I had got to know Shafi. He was a Malay of thirty-two, originally from a village in the still pastoral and poor northeast. Though it could be said that Shafi had done well, had risen in a way his father and grandfather could not have imagined, he was full of rage as a Malay. Shafi, and Malays like him, felt they had almost lost their country. They thought the Malays had slept for too long in their villages. Things grew too easily in the warm, fertile land; the old life of river and forest was too rich and full. You could throw a seed, Shafi said one day, and it would grow; you could put a bare hook in the water and catch a fish.

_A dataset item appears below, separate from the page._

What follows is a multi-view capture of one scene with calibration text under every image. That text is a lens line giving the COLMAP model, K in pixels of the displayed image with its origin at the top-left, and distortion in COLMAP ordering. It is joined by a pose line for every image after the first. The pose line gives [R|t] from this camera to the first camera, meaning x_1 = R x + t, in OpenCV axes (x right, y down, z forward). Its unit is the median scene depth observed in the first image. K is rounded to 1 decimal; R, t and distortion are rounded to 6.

Used to that idea of the land, the village people hadn’t seen or understood to what extent in the last hundred years they had been supplanted by Chinese and others. They had awakened now, late in the century, to find that Malays had become only half the population, and that a new way of life had developed all around them. They were not prepared for that new way.

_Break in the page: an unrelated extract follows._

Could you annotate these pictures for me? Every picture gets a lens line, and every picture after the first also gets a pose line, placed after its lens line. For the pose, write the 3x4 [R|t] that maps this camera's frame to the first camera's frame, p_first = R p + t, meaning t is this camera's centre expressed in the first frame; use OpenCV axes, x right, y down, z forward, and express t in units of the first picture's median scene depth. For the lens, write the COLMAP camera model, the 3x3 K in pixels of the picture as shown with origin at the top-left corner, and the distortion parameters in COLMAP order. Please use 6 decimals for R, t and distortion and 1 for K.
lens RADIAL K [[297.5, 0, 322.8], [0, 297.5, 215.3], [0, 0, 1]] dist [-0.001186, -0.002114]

To be a Malay like Shafi, half in and half out of the old ways, was to feel every kind of fear and frustration. It was too much for a man to bear on his own, and in 1979 Islam was being made to carry that general rage. Malays of Shafi’s generation had become passionate believers; and their belief was given edge by Islamic missionaries, who were especially busy in 1979, with the revolution in Iran and the Islamizing terror of General Zia in Pakistan. The missionaries were spreading stories of Islamic success in those countries, and promising similar success to people elsewhere, if only they believed. The Islamic missionary world existed in its own bubble. The extension of the faith was its principal aim; and—as for the fourteenth-century traveler Ibn Battuta—once the faith ruled, the conditions of the faithful didn’t matter.